Pour Dawood, l’injonction intérimaire accordée le 13 mars 2025, puis modifiée par la suite, n’empêche nullement les plaignants d’exercer leurs fonctions légales. L’ancien patron de la BAI soutient que cette injonction « est de nature protectrice et s’applique uniquement aux actifs dans lesquels il a un intérêt direct ». Autrement dit, elle ne saurait être invoquée pour bloquer des actes de gestion courante.
Dawood Rawat accuse ses adversaires de manœuvres : selon lui, leur motion constitue « une tentative de contourner l’injonction déjà rendue par la Cour ». Il soulève par ailleurs une question de légitimité : la nomination de Yacoob Ramtoola en tant qu’administrateur spécial de BAI Co. (Mtius) Ltd fait l’objet d’une contestation distincte, toujours pendante devant la Cour suprême.
La motion introduite par Georges Elie Chung Ming Kan et Yacoob Ramtoola a été renvoyée au 23 mars 2026 pour la suite des débats.

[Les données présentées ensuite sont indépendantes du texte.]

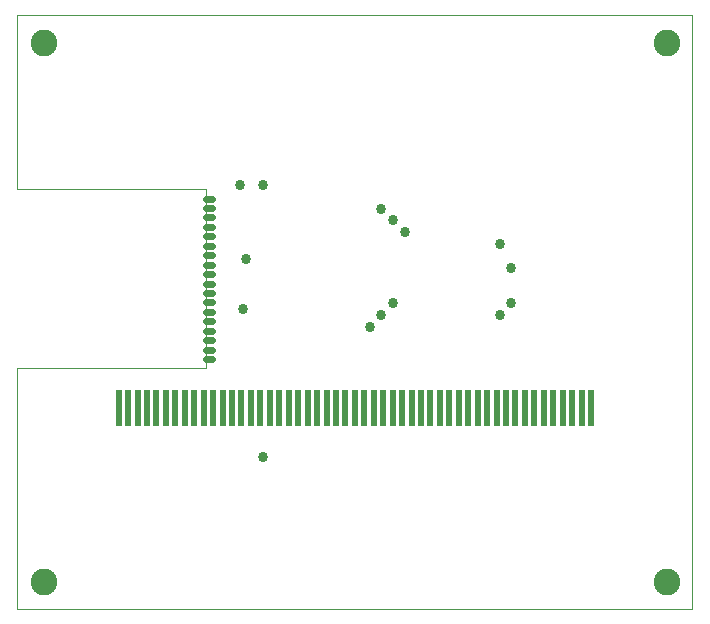
<source format=gts>
G75*
%MOIN*%
%OFA0B0*%
%FSLAX25Y25*%
%IPPOS*%
%LPD*%
%AMOC8*
5,1,8,0,0,1.08239X$1,22.5*
%
%ADD10C,0.00300*%
%ADD11C,0.08908*%
%ADD12C,0.02381*%
%ADD13R,0.01975X0.12211*%
%ADD14C,0.03378*%
D10*
X0002189Y0001992D02*
X0002189Y0082209D01*
X0065083Y0082209D01*
X0065083Y0141854D01*
X0002189Y0141854D01*
X0002189Y0199925D01*
X0227189Y0199925D01*
X0227189Y0001992D01*
X0002189Y0001992D01*
D11*
X0010949Y0010949D03*
X0010949Y0190476D03*
X0218823Y0190476D03*
X0218823Y0010949D03*
D12*
X0067064Y0085161D02*
X0065083Y0085161D01*
X0065083Y0088311D02*
X0067064Y0088311D01*
X0067064Y0091461D02*
X0065083Y0091461D01*
X0065083Y0094610D02*
X0067064Y0094610D01*
X0067064Y0097760D02*
X0065083Y0097760D01*
X0065083Y0100909D02*
X0067064Y0100909D01*
X0067064Y0104059D02*
X0065083Y0104059D01*
X0065083Y0107209D02*
X0067064Y0107209D01*
X0067064Y0110358D02*
X0065083Y0110358D01*
X0065083Y0113508D02*
X0067064Y0113508D01*
X0067064Y0116657D02*
X0065083Y0116657D01*
X0065083Y0119807D02*
X0067064Y0119807D01*
X0067064Y0122957D02*
X0065083Y0122957D01*
X0065083Y0126106D02*
X0067064Y0126106D01*
X0067064Y0129256D02*
X0065083Y0129256D01*
X0065083Y0132406D02*
X0067064Y0132406D01*
X0067064Y0135555D02*
X0065083Y0135555D01*
X0065083Y0138705D02*
X0067064Y0138705D01*
D13*
X0067445Y0068941D03*
X0070594Y0068941D03*
X0073744Y0068941D03*
X0076894Y0068941D03*
X0080043Y0068941D03*
X0083193Y0068941D03*
X0086343Y0068941D03*
X0089492Y0068941D03*
X0092642Y0068941D03*
X0095791Y0068941D03*
X0098941Y0068941D03*
X0102091Y0068941D03*
X0105240Y0068941D03*
X0108390Y0068941D03*
X0111539Y0068941D03*
X0114689Y0068941D03*
X0117839Y0068941D03*
X0120988Y0068941D03*
X0124138Y0068941D03*
X0127287Y0068941D03*
X0130437Y0068941D03*
X0133587Y0068941D03*
X0136736Y0068941D03*
X0139886Y0068941D03*
X0143035Y0068941D03*
X0146185Y0068941D03*
X0149335Y0068941D03*
X0152484Y0068941D03*
X0155634Y0068941D03*
X0158783Y0068941D03*
X0161933Y0068941D03*
X0165083Y0068941D03*
X0168232Y0068941D03*
X0171382Y0068941D03*
X0174531Y0068941D03*
X0177681Y0068941D03*
X0180831Y0068941D03*
X0183980Y0068941D03*
X0187130Y0068941D03*
X0190280Y0068941D03*
X0193429Y0068941D03*
X0064295Y0068941D03*
X0061146Y0068941D03*
X0057996Y0068941D03*
X0054846Y0068941D03*
X0051697Y0068941D03*
X0048547Y0068941D03*
X0045398Y0068941D03*
X0042248Y0068941D03*
X0039098Y0068941D03*
X0035949Y0068941D03*
D14*
X0077287Y0101894D03*
X0078272Y0118626D03*
X0076303Y0143232D03*
X0084177Y0143232D03*
X0123547Y0135358D03*
X0127484Y0131421D03*
X0131421Y0127484D03*
X0127484Y0103862D03*
X0123547Y0099925D03*
X0119610Y0095988D03*
X0162917Y0099925D03*
X0166854Y0103862D03*
X0166854Y0115673D03*
X0162917Y0123547D03*
X0084177Y0052681D03*
M02*

</source>
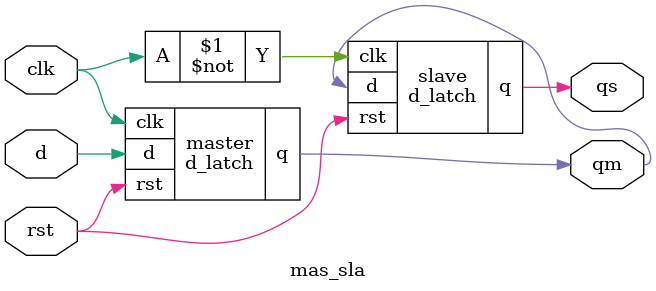
<source format=v>
module d_latch(
  input d,clk,rst,
  output reg q
);
  always@(*)begin
    if(rst)
      q<=0;
    else if(clk)
      q<=d;
    else
      q<=q;
  end
endmodule

      
  module mas_sla(
  input d,clk,rst,
  output reg qs,
    output qm
);
    d_latch master(
      .d(d),
      .clk(clk),
      .rst(rst),
      .q(qm)
    );
    d_latch slave(
      .d(qm),
      .clk(~clk),
      .rst(rst),
      .q(qs)
    );
  endmodule
    
  

</source>
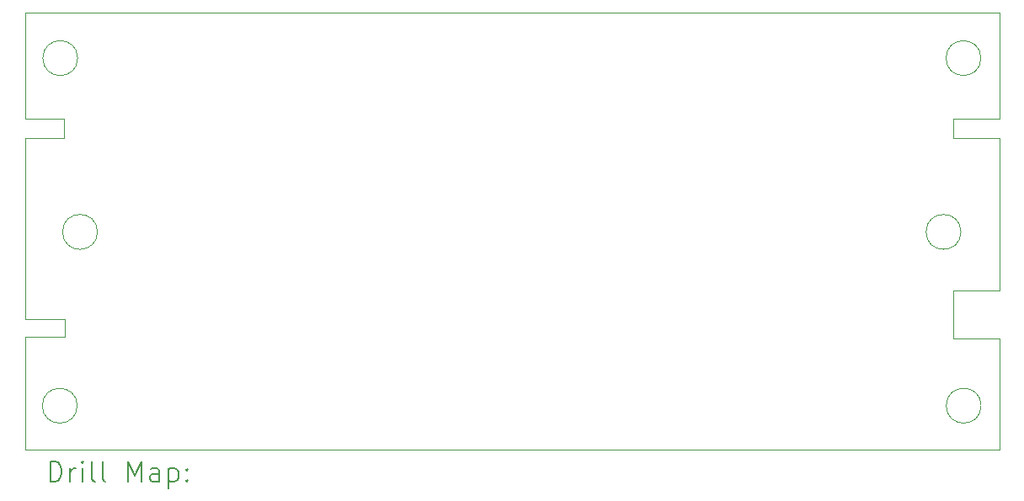
<source format=gbr>
%TF.GenerationSoftware,KiCad,Pcbnew,8.0.6*%
%TF.CreationDate,2025-02-16T15:03:30+05:00*%
%TF.ProjectId,MegaCD-Connect BD Remake,4d656761-4344-42d4-936f-6e6e65637420,rev?*%
%TF.SameCoordinates,Original*%
%TF.FileFunction,Drillmap*%
%TF.FilePolarity,Positive*%
%FSLAX45Y45*%
G04 Gerber Fmt 4.5, Leading zero omitted, Abs format (unit mm)*
G04 Created by KiCad (PCBNEW 8.0.6) date 2025-02-16 15:03:30*
%MOMM*%
%LPD*%
G01*
G04 APERTURE LIST*
%ADD10C,0.100000*%
%ADD11C,0.200000*%
G04 APERTURE END LIST*
D10*
X11112500Y-10390420D02*
X11112500Y-10570760D01*
X11239160Y-7769140D02*
G75*
G02*
X10888640Y-7769140I-175260J0D01*
G01*
X10888640Y-7769140D02*
G75*
G02*
X11239160Y-7769140I175260J0D01*
G01*
X10708300Y-11709400D02*
X20508300Y-11709400D01*
X20045340Y-10586000D02*
X20507620Y-10586000D01*
X20045340Y-10108480D02*
X20045340Y-10586000D01*
X11112500Y-10570760D02*
X10708300Y-10570760D01*
X10708300Y-10390420D02*
X11112500Y-10390420D01*
X10708300Y-8378740D02*
X11102000Y-8378740D01*
X11234080Y-11264180D02*
G75*
G02*
X10883560Y-11264180I-175260J0D01*
G01*
X10883560Y-11264180D02*
G75*
G02*
X11234080Y-11264180I175260J0D01*
G01*
X10708300Y-7309400D02*
X10708300Y-8378740D01*
X20045340Y-8574320D02*
X20507620Y-8574320D01*
X11102000Y-8574320D02*
X10708300Y-8574320D01*
X20322200Y-11264180D02*
G75*
G02*
X19971680Y-11264180I-175260J0D01*
G01*
X19971680Y-11264180D02*
G75*
G02*
X20322200Y-11264180I175260J0D01*
G01*
X20045340Y-8378740D02*
X20045340Y-8574320D01*
X10708300Y-8574320D02*
X10708300Y-10390420D01*
X20508300Y-7309400D02*
X20507620Y-8378740D01*
X10708300Y-10570760D02*
X10708300Y-11709400D01*
X11437280Y-9516660D02*
G75*
G02*
X11086760Y-9516660I-175260J0D01*
G01*
X11086760Y-9516660D02*
G75*
G02*
X11437280Y-9516660I175260J0D01*
G01*
X20319660Y-7769140D02*
G75*
G02*
X19969140Y-7769140I-175260J0D01*
G01*
X19969140Y-7769140D02*
G75*
G02*
X20319660Y-7769140I175260J0D01*
G01*
X10708300Y-7309400D02*
X20508300Y-7309400D01*
X20119000Y-9516660D02*
G75*
G02*
X19768480Y-9516660I-175260J0D01*
G01*
X19768480Y-9516660D02*
G75*
G02*
X20119000Y-9516660I175260J0D01*
G01*
X20507620Y-10108480D02*
X20045340Y-10108480D01*
X20507620Y-8574320D02*
X20507620Y-10108480D01*
X20507620Y-8378740D02*
X20045340Y-8378740D01*
X11102000Y-8378740D02*
X11102000Y-8574320D01*
X20507620Y-10586000D02*
X20508300Y-11709400D01*
D11*
X10964077Y-12025884D02*
X10964077Y-11825884D01*
X10964077Y-11825884D02*
X11011696Y-11825884D01*
X11011696Y-11825884D02*
X11040267Y-11835408D01*
X11040267Y-11835408D02*
X11059315Y-11854455D01*
X11059315Y-11854455D02*
X11068839Y-11873503D01*
X11068839Y-11873503D02*
X11078363Y-11911598D01*
X11078363Y-11911598D02*
X11078363Y-11940169D01*
X11078363Y-11940169D02*
X11068839Y-11978265D01*
X11068839Y-11978265D02*
X11059315Y-11997312D01*
X11059315Y-11997312D02*
X11040267Y-12016360D01*
X11040267Y-12016360D02*
X11011696Y-12025884D01*
X11011696Y-12025884D02*
X10964077Y-12025884D01*
X11164077Y-12025884D02*
X11164077Y-11892550D01*
X11164077Y-11930646D02*
X11173601Y-11911598D01*
X11173601Y-11911598D02*
X11183124Y-11902074D01*
X11183124Y-11902074D02*
X11202172Y-11892550D01*
X11202172Y-11892550D02*
X11221220Y-11892550D01*
X11287886Y-12025884D02*
X11287886Y-11892550D01*
X11287886Y-11825884D02*
X11278362Y-11835408D01*
X11278362Y-11835408D02*
X11287886Y-11844931D01*
X11287886Y-11844931D02*
X11297410Y-11835408D01*
X11297410Y-11835408D02*
X11287886Y-11825884D01*
X11287886Y-11825884D02*
X11287886Y-11844931D01*
X11411696Y-12025884D02*
X11392648Y-12016360D01*
X11392648Y-12016360D02*
X11383124Y-11997312D01*
X11383124Y-11997312D02*
X11383124Y-11825884D01*
X11516458Y-12025884D02*
X11497410Y-12016360D01*
X11497410Y-12016360D02*
X11487886Y-11997312D01*
X11487886Y-11997312D02*
X11487886Y-11825884D01*
X11745029Y-12025884D02*
X11745029Y-11825884D01*
X11745029Y-11825884D02*
X11811696Y-11968741D01*
X11811696Y-11968741D02*
X11878362Y-11825884D01*
X11878362Y-11825884D02*
X11878362Y-12025884D01*
X12059315Y-12025884D02*
X12059315Y-11921122D01*
X12059315Y-11921122D02*
X12049791Y-11902074D01*
X12049791Y-11902074D02*
X12030743Y-11892550D01*
X12030743Y-11892550D02*
X11992648Y-11892550D01*
X11992648Y-11892550D02*
X11973601Y-11902074D01*
X12059315Y-12016360D02*
X12040267Y-12025884D01*
X12040267Y-12025884D02*
X11992648Y-12025884D01*
X11992648Y-12025884D02*
X11973601Y-12016360D01*
X11973601Y-12016360D02*
X11964077Y-11997312D01*
X11964077Y-11997312D02*
X11964077Y-11978265D01*
X11964077Y-11978265D02*
X11973601Y-11959217D01*
X11973601Y-11959217D02*
X11992648Y-11949693D01*
X11992648Y-11949693D02*
X12040267Y-11949693D01*
X12040267Y-11949693D02*
X12059315Y-11940169D01*
X12154553Y-11892550D02*
X12154553Y-12092550D01*
X12154553Y-11902074D02*
X12173601Y-11892550D01*
X12173601Y-11892550D02*
X12211696Y-11892550D01*
X12211696Y-11892550D02*
X12230743Y-11902074D01*
X12230743Y-11902074D02*
X12240267Y-11911598D01*
X12240267Y-11911598D02*
X12249791Y-11930646D01*
X12249791Y-11930646D02*
X12249791Y-11987788D01*
X12249791Y-11987788D02*
X12240267Y-12006836D01*
X12240267Y-12006836D02*
X12230743Y-12016360D01*
X12230743Y-12016360D02*
X12211696Y-12025884D01*
X12211696Y-12025884D02*
X12173601Y-12025884D01*
X12173601Y-12025884D02*
X12154553Y-12016360D01*
X12335505Y-12006836D02*
X12345029Y-12016360D01*
X12345029Y-12016360D02*
X12335505Y-12025884D01*
X12335505Y-12025884D02*
X12325982Y-12016360D01*
X12325982Y-12016360D02*
X12335505Y-12006836D01*
X12335505Y-12006836D02*
X12335505Y-12025884D01*
X12335505Y-11902074D02*
X12345029Y-11911598D01*
X12345029Y-11911598D02*
X12335505Y-11921122D01*
X12335505Y-11921122D02*
X12325982Y-11911598D01*
X12325982Y-11911598D02*
X12335505Y-11902074D01*
X12335505Y-11902074D02*
X12335505Y-11921122D01*
M02*

</source>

L’audience de ce lundi a également permis d’avancer sur un volet connexe de l’affaire BAI. Les actions déposées par trois firmes internationales – PwC International, Brussels Worldwide Services BV et Grant Thornton International Ltd – ont elles aussi été appelées en Cour suprême. Ces cabinets contestent leur citation à comparaître dans la plainte en réclamation de Rs 100 milliards déposée par Dawood Rawat contre elles, plusieurs anciens dirigeants politiques et des institutions financières. Les trois affaires seront désormais fixées par voie de circulaire pour être entendues sur le fond.